*YOUR OBJECTIVE:* Set down a true copy of the data, with all pictures left out.

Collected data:
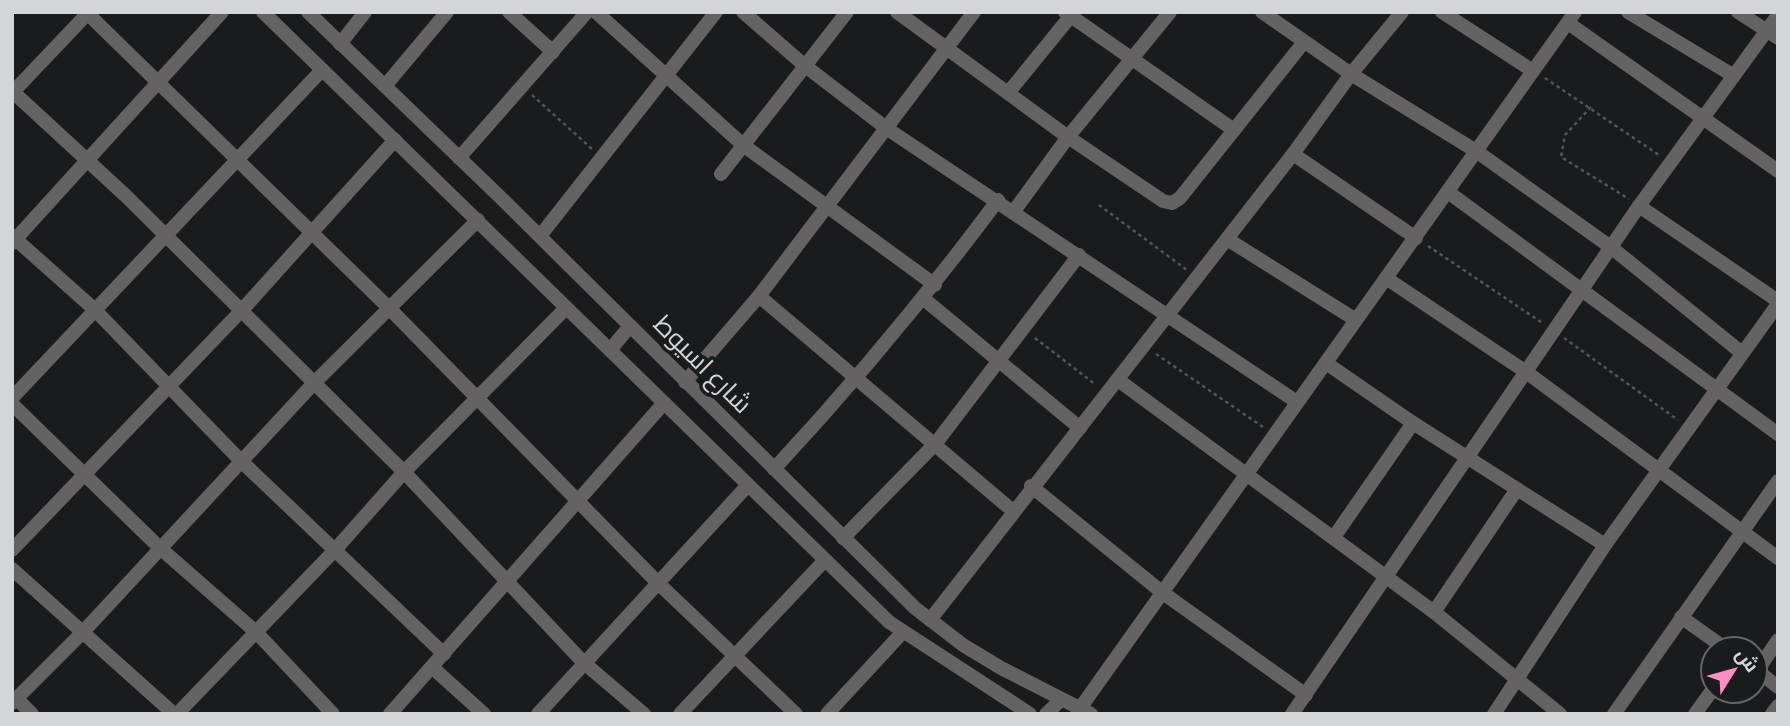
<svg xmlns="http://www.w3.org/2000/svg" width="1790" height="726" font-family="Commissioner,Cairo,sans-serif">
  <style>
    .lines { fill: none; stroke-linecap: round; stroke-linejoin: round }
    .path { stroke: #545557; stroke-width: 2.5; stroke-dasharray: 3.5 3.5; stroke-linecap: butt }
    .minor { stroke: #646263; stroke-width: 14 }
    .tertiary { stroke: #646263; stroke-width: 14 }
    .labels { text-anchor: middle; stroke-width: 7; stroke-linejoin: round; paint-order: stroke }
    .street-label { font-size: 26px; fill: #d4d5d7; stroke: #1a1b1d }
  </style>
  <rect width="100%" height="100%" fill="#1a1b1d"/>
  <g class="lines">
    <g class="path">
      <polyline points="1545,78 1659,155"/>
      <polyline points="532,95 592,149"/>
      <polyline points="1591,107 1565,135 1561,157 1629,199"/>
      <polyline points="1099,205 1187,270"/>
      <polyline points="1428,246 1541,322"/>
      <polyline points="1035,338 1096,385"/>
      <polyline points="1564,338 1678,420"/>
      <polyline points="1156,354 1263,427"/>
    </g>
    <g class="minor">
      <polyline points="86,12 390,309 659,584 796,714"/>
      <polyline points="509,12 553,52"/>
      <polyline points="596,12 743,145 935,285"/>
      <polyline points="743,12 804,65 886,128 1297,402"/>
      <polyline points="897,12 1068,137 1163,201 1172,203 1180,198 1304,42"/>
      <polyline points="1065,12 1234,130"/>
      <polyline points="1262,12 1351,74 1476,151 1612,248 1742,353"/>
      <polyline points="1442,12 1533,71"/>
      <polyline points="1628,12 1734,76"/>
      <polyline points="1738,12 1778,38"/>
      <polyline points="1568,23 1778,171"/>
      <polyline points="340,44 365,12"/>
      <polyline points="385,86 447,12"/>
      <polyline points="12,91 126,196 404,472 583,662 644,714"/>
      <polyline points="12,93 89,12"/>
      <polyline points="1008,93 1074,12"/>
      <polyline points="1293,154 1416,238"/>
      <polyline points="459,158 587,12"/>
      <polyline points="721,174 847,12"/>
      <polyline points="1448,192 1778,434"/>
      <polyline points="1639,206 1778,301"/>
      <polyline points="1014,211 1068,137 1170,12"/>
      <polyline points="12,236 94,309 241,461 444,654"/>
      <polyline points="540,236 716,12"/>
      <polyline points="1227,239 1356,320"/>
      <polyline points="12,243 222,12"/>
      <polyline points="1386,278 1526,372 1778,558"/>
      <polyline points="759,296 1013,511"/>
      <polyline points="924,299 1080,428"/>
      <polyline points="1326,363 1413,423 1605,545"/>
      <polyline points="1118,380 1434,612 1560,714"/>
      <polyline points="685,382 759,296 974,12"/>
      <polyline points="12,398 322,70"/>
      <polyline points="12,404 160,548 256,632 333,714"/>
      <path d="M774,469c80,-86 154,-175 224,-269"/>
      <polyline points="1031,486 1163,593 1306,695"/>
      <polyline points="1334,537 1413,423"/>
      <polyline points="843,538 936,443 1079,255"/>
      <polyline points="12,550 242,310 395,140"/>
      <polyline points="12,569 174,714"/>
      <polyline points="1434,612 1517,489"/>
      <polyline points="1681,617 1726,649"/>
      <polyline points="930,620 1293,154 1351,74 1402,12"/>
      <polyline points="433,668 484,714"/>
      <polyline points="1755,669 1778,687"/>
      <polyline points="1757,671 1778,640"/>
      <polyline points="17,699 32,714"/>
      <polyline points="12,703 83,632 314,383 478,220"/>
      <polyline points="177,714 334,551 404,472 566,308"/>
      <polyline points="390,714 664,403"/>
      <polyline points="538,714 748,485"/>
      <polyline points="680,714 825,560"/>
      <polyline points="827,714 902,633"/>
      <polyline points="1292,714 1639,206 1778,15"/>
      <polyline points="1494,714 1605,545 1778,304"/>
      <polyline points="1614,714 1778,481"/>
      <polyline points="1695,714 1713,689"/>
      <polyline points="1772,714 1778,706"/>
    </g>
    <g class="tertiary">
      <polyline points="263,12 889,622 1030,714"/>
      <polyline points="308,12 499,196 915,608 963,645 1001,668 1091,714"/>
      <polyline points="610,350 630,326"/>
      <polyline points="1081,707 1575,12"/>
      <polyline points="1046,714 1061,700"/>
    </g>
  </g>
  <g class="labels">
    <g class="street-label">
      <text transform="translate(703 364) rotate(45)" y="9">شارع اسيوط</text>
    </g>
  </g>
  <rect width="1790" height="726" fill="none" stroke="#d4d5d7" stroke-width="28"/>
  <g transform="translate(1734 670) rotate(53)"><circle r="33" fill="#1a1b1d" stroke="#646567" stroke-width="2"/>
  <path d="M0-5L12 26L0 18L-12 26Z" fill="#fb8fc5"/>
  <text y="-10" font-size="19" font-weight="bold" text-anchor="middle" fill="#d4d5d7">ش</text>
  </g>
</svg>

*COMPLETED EXERCISE:*
<svg xmlns="http://www.w3.org/2000/svg" width="1790" height="726" font-family="Commissioner,Cairo,sans-serif">
  <style>
    .lines { fill: none; stroke-linecap: round; stroke-linejoin: round }
    .path { stroke: #545557; stroke-width: 2.5; stroke-dasharray: 3.5 3.5; stroke-linecap: butt }
    .minor { stroke: #646263; stroke-width: 14 }
    .tertiary { stroke: #646263; stroke-width: 14 }
    .labels { text-anchor: middle; stroke-width: 7; stroke-linejoin: round; paint-order: stroke }
    .street-label { font-size: 26px; fill: #d4d5d7; stroke: #1a1b1d }
  </style>
  <rect width="100%" height="100%" fill="#1a1b1d"/>
  <g class="lines">
    <g class="path">
      <polyline points="1545,78 1659,155"/>
      <polyline points="532,95 592,149"/>
      <polyline points="1591,107 1565,135 1561,157 1629,199"/>
      <polyline points="1099,205 1187,270"/>
      <polyline points="1428,246 1541,322"/>
      <polyline points="1035,338 1096,385"/>
      <polyline points="1564,338 1678,420"/>
      <polyline points="1156,354 1263,427"/>
    </g>
    <g class="minor">
      <polyline points="86,12 390,309 659,584 796,714"/>
      <polyline points="509,12 553,52"/>
      <polyline points="596,12 743,145 935,285"/>
      <polyline points="743,12 804,65 886,128 1297,402"/>
      <polyline points="897,12 1068,137 1163,201 1172,203 1180,198 1304,42"/>
      <polyline points="1065,12 1234,130"/>
      <polyline points="1262,12 1351,74 1476,151 1612,248 1742,353"/>
      <polyline points="1442,12 1533,71"/>
      <polyline points="1628,12 1734,76"/>
      <polyline points="1738,12 1778,38"/>
      <polyline points="1568,23 1778,171"/>
      <polyline points="340,44 365,12"/>
      <polyline points="385,86 447,12"/>
      <polyline points="12,91 126,196 404,472 583,662 644,714"/>
      <polyline points="12,93 89,12"/>
      <polyline points="1008,93 1074,12"/>
      <polyline points="1293,154 1416,238"/>
      <polyline points="459,158 587,12"/>
      <polyline points="721,174 847,12"/>
      <polyline points="1448,192 1778,434"/>
      <polyline points="1639,206 1778,301"/>
      <polyline points="1014,211 1068,137 1170,12"/>
      <polyline points="12,236 94,309 241,461 444,654"/>
      <polyline points="540,236 716,12"/>
      <polyline points="1227,239 1356,320"/>
      <polyline points="12,243 222,12"/>
      <polyline points="1386,278 1526,372 1778,558"/>
      <polyline points="759,296 1013,511"/>
      <polyline points="924,299 1080,428"/>
      <polyline points="1326,363 1413,423 1605,545"/>
      <polyline points="1118,380 1434,612 1560,714"/>
      <polyline points="685,382 759,296 974,12"/>
      <polyline points="12,398 322,70"/>
      <polyline points="12,404 160,548 256,632 333,714"/>
      <path d="M774,469c80,-86 154,-175 224,-269"/>
      <polyline points="1031,486 1163,593 1306,695"/>
      <polyline points="1334,537 1413,423"/>
      <polyline points="843,538 936,443 1079,255"/>
      <polyline points="12,550 242,310 395,140"/>
      <polyline points="12,569 174,714"/>
      <polyline points="1434,612 1517,489"/>
      <polyline points="1681,617 1726,649"/>
      <polyline points="930,620 1293,154 1351,74 1402,12"/>
      <polyline points="433,668 484,714"/>
      <polyline points="1755,669 1778,687"/>
      <polyline points="1757,671 1778,640"/>
      <polyline points="17,699 32,714"/>
      <polyline points="12,703 83,632 314,383 478,220"/>
      <polyline points="177,714 334,551 404,472 566,308"/>
      <polyline points="390,714 664,403"/>
      <polyline points="538,714 748,485"/>
      <polyline points="680,714 825,560"/>
      <polyline points="827,714 902,633"/>
      <polyline points="1292,714 1639,206 1778,15"/>
      <polyline points="1494,714 1605,545 1778,304"/>
      <polyline points="1614,714 1778,481"/>
      <polyline points="1695,714 1713,689"/>
      <polyline points="1772,714 1778,706"/>
    </g>
    <g class="tertiary">
      <polyline points="263,12 889,622 1030,714"/>
      <polyline points="308,12 499,196 915,608 963,645 1001,668 1091,714"/>
      <polyline points="610,350 630,326"/>
      <polyline points="1081,707 1575,12"/>
      <polyline points="1046,714 1061,700"/>
    </g>
  </g>
  <g class="labels">
    <g class="street-label">
      <text transform="translate(703 364) rotate(45)" y="9">شارع اسيوط</text>
    </g>
  </g>
  <rect width="1790" height="726" fill="none" stroke="#d4d5d7" stroke-width="28"/>
  <g transform="translate(1734 670) rotate(53)"><circle r="33" fill="#1a1b1d" stroke="#646567" stroke-width="2"/>
  <path d="M0-5L12 26L0 18L-12 26Z" fill="#fb8fc5"/>
  <text y="-10" font-size="19" font-weight="bold" text-anchor="middle" fill="#d4d5d7">ش</text>
  </g>
</svg>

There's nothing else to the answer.